In order to suggest different reading rhythms, the route will be punctuated by a hundred or so KEY-EXPRESSIONS, written in capitals, and accompanied on each occasion by a concise definition in italics. Readers in a hurry can gain an initial idea of the concepts discussed in the chapter, and only linger over those which are of direct interest. Through this system, the book will put forward a battery of concepts, principles, maxims and hypotheses, for which it will seek to provide rigorous initial definitions hoping in this way to furnish a more precise vocabulary with which to explore, decipher and cultivate the surprisingly underinvestigated field of what may become an attention ecology.

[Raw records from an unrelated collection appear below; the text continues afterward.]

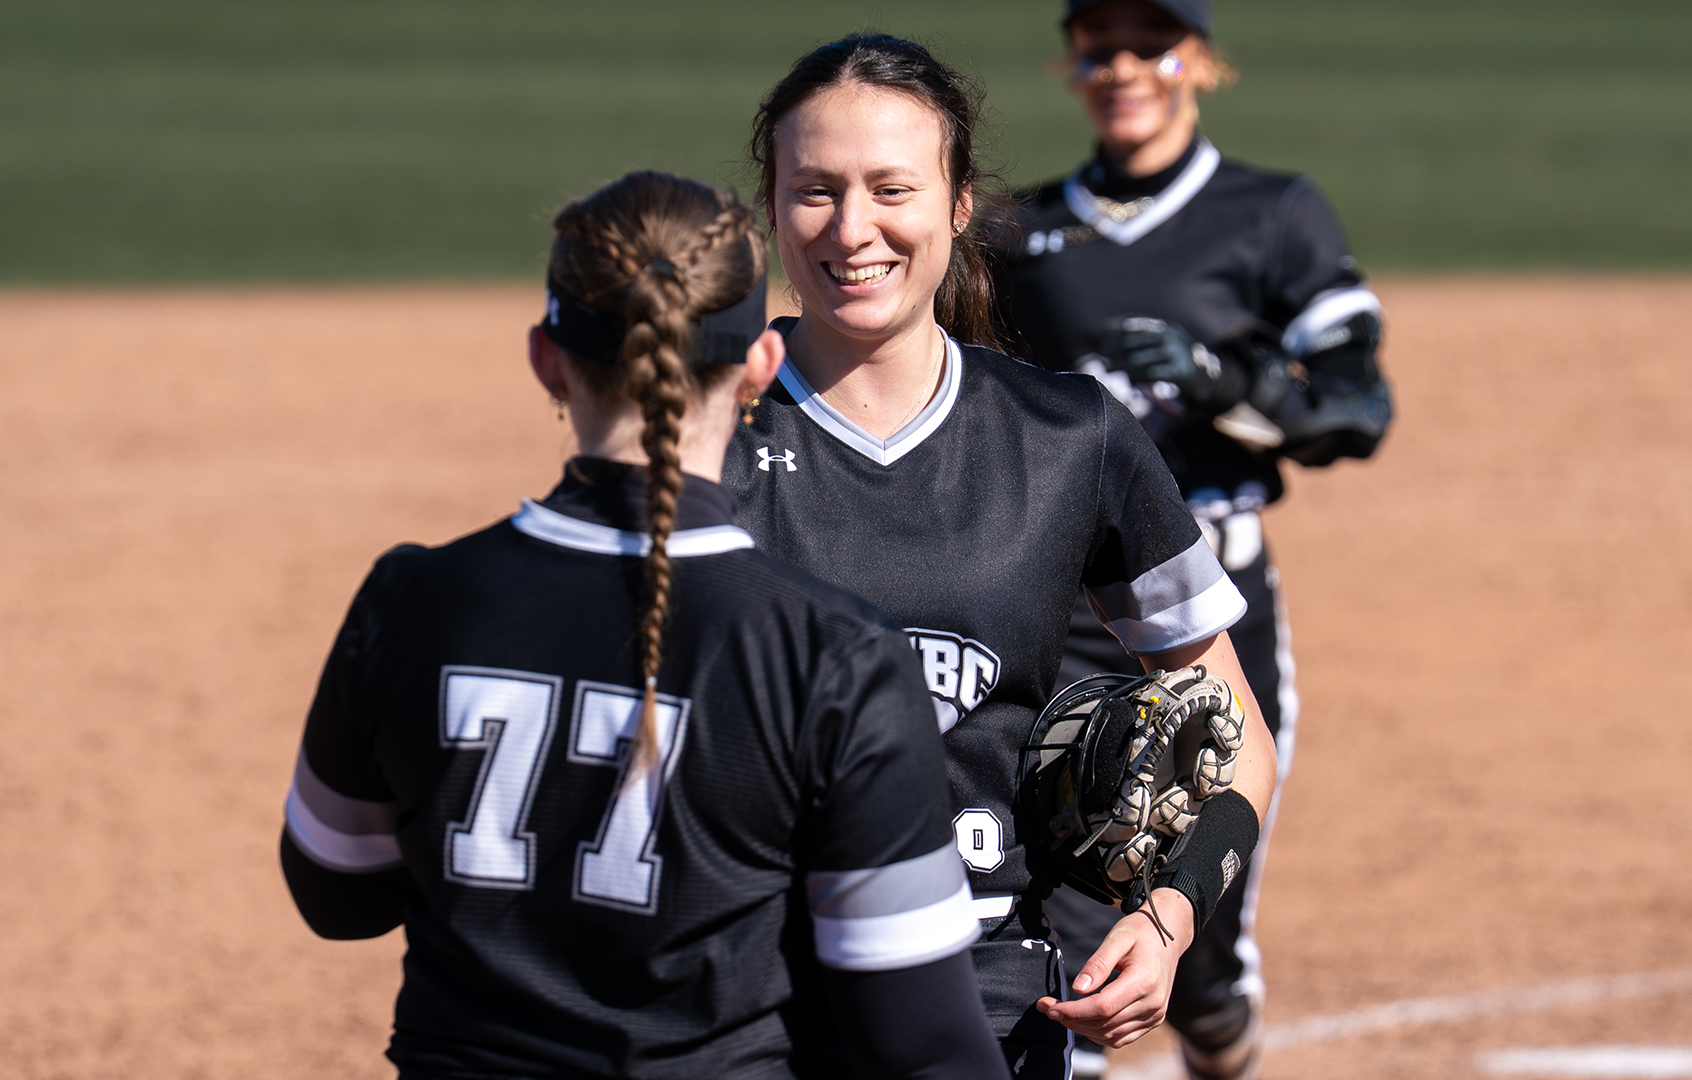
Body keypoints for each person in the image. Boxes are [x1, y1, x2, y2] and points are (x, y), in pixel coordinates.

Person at [278, 170, 1012, 1080]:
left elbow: (337, 894)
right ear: (758, 370)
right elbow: (924, 1045)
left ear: (547, 358)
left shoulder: (410, 601)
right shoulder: (834, 659)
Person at [724, 34, 1280, 1080]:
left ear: (958, 203)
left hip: (984, 996)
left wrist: (1167, 917)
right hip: (745, 996)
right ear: (769, 205)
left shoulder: (1069, 437)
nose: (854, 230)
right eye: (814, 192)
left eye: (892, 188)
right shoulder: (706, 440)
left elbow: (1235, 727)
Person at [988, 2, 1396, 1077]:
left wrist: (1230, 384)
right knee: (1055, 941)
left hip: (1208, 614)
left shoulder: (1271, 216)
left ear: (1199, 63)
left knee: (1200, 970)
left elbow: (1357, 410)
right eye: (1098, 47)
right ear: (1071, 64)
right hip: (1056, 620)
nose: (1122, 68)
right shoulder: (1019, 235)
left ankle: (1221, 1037)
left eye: (1150, 45)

Advertising, literature, artistic experimentation, television, on-line courses, credit agencies, search engines, live performance, militant gardening, political organizations: over the course of the following chapters, we will touch on all these areas. For each of them, we will try to understand better how our various environments condition our individual and collective attention, and how, from the moment we start to reconfigure these environments, we do retain a certain power over our own fate. In a certain way, our attention is the thing that is most particular to us. And yet, it is only available to us as something to be alienated both in the capturing apparatuses in which we are immersed by consumer capitalism and in the aesthetic experiences into which we dive most passionately.